_Assignment_
Pick out every line in the entries below that contains the word "plugged", and copy each one in full.

_Task data_
- - -
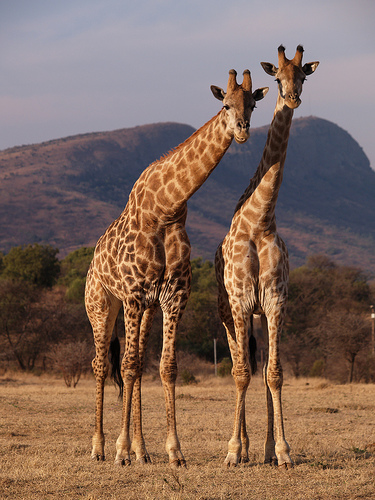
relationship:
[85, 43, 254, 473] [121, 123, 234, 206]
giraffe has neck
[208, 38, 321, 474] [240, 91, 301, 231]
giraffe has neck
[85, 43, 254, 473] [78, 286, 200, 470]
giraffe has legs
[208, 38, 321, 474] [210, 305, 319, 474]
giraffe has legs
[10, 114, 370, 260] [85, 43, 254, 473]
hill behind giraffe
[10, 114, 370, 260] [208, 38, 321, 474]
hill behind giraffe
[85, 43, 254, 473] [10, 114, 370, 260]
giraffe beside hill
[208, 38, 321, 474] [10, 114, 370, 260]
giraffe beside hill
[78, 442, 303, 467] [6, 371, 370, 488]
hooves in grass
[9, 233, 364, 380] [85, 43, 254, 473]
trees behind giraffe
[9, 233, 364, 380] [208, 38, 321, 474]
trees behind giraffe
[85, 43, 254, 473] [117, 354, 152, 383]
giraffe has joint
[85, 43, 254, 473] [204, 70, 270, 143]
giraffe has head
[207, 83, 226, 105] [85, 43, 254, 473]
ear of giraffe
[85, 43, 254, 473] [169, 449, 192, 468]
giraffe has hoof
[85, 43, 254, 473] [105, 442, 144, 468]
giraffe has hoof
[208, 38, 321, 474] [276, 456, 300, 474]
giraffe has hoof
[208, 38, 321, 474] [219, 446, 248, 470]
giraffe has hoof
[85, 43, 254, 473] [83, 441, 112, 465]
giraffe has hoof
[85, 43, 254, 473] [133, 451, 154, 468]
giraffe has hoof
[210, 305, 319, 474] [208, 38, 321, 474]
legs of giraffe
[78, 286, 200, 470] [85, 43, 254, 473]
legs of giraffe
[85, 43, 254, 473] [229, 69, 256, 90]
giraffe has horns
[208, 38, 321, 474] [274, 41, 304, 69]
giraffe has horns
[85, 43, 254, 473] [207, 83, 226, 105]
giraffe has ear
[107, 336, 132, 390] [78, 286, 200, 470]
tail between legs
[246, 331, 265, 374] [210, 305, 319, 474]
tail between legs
- - -
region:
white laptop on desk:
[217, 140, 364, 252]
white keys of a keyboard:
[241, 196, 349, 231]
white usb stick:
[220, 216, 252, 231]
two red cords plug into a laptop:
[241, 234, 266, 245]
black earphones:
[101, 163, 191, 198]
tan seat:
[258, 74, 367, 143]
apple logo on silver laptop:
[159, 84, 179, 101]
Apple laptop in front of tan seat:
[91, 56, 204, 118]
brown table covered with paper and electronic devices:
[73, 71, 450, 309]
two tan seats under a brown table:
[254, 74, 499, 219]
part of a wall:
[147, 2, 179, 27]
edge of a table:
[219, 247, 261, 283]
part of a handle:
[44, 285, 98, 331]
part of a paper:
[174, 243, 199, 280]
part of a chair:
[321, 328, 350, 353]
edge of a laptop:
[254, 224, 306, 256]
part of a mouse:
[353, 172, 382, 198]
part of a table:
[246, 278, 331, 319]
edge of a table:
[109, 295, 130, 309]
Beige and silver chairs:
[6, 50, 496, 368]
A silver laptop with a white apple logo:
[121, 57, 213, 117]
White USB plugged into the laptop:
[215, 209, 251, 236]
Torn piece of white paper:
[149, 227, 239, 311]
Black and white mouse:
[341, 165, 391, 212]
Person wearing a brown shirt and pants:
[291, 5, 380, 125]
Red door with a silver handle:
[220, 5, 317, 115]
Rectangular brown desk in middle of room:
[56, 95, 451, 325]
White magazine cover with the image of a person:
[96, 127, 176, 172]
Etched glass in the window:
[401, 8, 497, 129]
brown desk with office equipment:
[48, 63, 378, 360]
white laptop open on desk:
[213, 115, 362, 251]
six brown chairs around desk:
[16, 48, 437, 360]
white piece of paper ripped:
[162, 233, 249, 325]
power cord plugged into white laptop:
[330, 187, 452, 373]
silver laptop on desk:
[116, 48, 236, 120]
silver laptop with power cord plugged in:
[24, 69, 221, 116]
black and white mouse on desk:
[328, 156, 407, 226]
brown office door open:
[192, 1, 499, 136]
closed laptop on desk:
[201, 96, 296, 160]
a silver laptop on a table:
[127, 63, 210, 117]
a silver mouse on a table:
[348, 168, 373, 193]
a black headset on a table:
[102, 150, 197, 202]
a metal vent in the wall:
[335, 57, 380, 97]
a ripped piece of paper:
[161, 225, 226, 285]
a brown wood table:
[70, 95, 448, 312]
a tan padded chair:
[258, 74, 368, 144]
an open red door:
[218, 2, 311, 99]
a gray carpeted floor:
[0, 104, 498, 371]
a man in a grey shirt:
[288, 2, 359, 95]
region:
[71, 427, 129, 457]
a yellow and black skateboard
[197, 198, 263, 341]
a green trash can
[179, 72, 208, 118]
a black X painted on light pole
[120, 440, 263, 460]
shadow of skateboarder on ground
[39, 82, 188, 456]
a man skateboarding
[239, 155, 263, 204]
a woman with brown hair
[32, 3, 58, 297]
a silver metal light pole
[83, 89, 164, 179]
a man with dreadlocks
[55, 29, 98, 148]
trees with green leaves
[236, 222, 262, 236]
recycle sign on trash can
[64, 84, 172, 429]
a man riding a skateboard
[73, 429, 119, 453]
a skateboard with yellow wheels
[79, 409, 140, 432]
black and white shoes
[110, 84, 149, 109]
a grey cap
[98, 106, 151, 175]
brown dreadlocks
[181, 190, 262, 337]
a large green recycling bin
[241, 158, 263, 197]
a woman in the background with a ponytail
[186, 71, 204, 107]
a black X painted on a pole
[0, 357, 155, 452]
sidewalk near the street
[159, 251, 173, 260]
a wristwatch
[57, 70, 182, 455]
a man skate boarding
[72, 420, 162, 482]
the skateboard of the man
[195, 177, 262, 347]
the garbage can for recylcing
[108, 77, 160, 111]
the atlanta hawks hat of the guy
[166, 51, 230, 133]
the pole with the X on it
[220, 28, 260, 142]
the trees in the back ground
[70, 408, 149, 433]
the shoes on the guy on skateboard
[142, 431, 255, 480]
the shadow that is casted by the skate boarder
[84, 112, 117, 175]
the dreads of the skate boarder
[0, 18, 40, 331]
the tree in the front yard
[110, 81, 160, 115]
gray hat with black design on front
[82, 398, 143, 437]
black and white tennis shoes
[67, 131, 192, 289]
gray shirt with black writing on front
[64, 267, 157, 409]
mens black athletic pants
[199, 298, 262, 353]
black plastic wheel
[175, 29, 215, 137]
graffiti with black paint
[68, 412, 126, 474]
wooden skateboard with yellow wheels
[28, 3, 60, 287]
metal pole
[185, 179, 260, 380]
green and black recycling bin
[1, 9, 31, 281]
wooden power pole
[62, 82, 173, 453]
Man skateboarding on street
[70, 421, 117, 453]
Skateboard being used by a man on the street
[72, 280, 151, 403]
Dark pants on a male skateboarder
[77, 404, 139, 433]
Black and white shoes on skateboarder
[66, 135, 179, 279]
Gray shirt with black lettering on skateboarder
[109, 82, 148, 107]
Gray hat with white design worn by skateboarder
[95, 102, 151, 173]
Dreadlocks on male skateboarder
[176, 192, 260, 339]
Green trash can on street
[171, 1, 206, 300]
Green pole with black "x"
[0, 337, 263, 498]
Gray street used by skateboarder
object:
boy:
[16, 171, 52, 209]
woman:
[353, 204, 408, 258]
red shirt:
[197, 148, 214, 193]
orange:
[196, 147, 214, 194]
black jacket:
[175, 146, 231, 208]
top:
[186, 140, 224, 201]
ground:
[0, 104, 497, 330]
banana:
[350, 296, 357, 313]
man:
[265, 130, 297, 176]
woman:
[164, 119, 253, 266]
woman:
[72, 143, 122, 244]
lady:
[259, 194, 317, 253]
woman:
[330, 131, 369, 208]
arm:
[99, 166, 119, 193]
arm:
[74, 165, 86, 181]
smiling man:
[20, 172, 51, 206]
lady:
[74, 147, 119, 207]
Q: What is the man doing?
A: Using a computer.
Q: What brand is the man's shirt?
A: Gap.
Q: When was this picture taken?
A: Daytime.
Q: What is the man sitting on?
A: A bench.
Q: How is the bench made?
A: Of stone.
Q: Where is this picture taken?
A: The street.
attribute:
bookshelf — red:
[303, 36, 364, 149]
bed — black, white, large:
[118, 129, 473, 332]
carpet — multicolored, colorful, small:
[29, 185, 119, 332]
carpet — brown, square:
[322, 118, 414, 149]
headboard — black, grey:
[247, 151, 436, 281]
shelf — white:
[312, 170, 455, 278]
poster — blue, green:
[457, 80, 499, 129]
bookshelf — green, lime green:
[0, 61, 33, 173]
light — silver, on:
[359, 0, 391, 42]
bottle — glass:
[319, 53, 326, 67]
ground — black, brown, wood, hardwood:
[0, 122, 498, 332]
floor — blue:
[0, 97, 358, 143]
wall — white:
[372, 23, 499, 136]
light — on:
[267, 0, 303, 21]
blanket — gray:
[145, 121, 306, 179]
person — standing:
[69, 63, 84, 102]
- - -
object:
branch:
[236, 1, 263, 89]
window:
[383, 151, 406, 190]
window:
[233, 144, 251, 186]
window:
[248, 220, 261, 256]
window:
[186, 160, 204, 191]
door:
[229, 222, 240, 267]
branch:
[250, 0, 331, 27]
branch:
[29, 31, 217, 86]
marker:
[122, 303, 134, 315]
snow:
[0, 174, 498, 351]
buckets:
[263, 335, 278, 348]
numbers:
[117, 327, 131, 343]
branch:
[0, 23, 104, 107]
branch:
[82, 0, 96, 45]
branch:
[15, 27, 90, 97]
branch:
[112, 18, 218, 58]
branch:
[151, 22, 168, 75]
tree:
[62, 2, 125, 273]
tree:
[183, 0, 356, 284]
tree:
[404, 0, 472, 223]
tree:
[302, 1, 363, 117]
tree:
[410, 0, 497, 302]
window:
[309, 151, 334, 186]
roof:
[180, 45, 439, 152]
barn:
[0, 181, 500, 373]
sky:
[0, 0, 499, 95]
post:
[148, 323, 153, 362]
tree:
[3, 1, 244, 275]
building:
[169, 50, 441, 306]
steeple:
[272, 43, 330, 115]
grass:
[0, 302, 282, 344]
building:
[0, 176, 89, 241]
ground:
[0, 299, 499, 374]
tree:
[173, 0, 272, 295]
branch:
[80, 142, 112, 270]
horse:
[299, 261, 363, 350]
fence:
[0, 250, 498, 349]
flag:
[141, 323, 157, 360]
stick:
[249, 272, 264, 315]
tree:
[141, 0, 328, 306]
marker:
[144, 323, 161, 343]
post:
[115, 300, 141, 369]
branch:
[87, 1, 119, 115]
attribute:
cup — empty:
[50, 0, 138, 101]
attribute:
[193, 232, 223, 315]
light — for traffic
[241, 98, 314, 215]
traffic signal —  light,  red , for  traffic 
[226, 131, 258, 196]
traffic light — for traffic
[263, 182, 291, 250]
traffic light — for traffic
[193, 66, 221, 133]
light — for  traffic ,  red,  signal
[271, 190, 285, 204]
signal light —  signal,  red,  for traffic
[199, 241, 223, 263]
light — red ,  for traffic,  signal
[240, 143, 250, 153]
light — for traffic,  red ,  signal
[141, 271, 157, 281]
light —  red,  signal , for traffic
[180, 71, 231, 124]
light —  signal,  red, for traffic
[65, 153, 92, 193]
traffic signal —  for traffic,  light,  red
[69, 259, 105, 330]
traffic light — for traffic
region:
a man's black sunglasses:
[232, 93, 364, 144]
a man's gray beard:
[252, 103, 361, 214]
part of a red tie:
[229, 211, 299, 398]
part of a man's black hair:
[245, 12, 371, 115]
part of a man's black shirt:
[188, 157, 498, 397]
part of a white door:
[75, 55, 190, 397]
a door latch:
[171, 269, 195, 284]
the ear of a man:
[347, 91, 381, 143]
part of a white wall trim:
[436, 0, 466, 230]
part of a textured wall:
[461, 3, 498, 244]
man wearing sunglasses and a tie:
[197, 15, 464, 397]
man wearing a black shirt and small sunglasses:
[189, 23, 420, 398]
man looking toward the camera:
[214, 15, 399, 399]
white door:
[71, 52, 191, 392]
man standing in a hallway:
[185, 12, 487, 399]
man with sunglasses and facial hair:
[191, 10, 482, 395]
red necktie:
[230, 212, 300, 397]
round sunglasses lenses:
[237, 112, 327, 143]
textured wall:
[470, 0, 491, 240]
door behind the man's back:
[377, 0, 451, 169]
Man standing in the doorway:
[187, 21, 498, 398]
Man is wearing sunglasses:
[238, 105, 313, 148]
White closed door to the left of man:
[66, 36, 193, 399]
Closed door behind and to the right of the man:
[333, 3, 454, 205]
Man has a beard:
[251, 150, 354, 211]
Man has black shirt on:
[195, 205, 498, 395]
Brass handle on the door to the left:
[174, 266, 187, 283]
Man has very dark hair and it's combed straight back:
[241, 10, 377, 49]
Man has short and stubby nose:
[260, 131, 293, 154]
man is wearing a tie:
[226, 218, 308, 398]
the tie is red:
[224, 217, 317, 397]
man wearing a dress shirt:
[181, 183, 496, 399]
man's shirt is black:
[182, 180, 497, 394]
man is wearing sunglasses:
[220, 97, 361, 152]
- - -
_Result for this exercise_
White USB plugged into the laptop:
power cord plugged into white laptop:
silver laptop with power cord plugged in:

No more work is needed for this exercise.